**Problems to work on**
1. In the mailing list reply, what tool does Ganglia use to store and create its graphs?
2. Write out the mailing list reply word for word from "https://www.datadoghq.com/" to "let me know.".

**Excerpted text**

***

Hi,
Hope the reply doesn't confuse threaded readers, I only get the Digest.
Message: 2
Date: Wed, 13 May 2020 18:00:39 +1000
From: Russell Coker <russell@coker.com.au>
To: luv-main@luv.asn.au
Subject: server stats collection
Message-ID: <14453232.tgyrW5GtJc@liv>
Content-Type: text/plain; charset="us-ascii"
https://www.datadoghq.com/
I want to do something like what DataDog does, but with free software. The
aim is to address the LUV server load average issue as well as other similar
things. Below is a bunch of links to things I'm considering. I welcome
comments about any of the below or general comments about the issue that don't
reference the below stuff. So if you have some experience to report and don't
want to bother reading the below then please let me know.
<snip>
In $LIFE-1 we used to use Ganglia for this type of monitoring on our HPC cluster (CentOS). You can install the monitor daemon on your nodes/VM's etc and it creates a series of graphs, usually with load-1 as the topmost level for all monitored machines. You can then drill down to each node and see more detail and other metrics. It monitors a bunch of stuff out of the box and is fairly extensible if you want metrics that aren't among the defaults. Uses RRDTool to store and create the graphs.
The first few of the links you included looked like slightly more modern variations.
May or may not be useful for this, but worth mentioning.
--

***

**Data excerpts**
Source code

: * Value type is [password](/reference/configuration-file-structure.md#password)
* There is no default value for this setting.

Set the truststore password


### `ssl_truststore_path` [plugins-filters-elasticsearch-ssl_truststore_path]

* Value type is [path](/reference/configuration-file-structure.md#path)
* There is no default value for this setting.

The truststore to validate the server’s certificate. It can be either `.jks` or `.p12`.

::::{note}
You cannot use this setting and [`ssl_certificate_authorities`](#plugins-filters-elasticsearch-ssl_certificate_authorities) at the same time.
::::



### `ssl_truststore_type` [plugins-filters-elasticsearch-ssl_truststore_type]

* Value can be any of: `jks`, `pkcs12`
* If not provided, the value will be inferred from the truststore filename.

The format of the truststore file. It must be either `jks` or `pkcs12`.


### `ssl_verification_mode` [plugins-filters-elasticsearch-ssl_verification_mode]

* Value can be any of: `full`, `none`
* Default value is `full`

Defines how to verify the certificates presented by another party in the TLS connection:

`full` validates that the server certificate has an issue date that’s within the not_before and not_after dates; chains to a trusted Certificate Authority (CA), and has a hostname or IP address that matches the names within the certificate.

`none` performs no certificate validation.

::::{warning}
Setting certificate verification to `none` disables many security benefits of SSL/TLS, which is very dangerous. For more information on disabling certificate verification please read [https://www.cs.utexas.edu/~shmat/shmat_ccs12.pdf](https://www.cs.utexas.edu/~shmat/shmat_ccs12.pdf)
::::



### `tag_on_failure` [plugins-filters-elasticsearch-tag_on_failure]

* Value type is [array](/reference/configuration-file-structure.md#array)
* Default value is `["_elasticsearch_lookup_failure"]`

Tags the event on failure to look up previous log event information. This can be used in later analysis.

***

**Solved problems**
1. RRDTool

2.
https://www.datadoghq.com/
I want to do something like what DataDog does, but with free software. The
aim is to address the LUV server load average issue as well as other similar
things. Below is a bunch of links to things I'm considering. I welcome
comments about any of the below or general comments about the issue that don't
reference the below stuff. So if you have some experience to report and don't
want to bother reading the below then please let me know.